> WHAT YOU ARE ASKED TO DO: Locate every line of the material that contains the string "from" and copy each of those lines, treating uppercase and lowercase as different.
+++ GIVEN ENTRIES +++
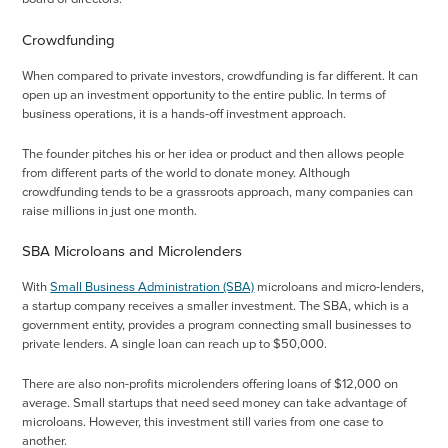
Crowdfunding
When compared to private investors, crowdfunding is far different. It can
open up an investment opportunity to the entire public. In terms of
business operations, it is a hands-off investment approach.
The founder pitches his or her idea or product and then allows people
from different parts of the world to donate money. Although
crowdfunding tends to be a grassroots approach, many companies can
raise millions in just one month.
SBA Microloans and Microlenders
With
Small Business Administration (SBA)
microloans and micro-lenders,
a startup company receives a smaller investment. The SBA, which is a
government entity, provides a program connecting small businesses to
private lenders. A single loan can reach up to $50,000.
There are also non-profits microlenders offering loans of $12,000 on
average. Small startups that need seed money can take advantage of
microloans. However, this investment still varies from one case to
another.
+++
> EXERCISE OUTPUT:
from different parts of the world to donate money. Although
microloans. However, this investment still varies from one case to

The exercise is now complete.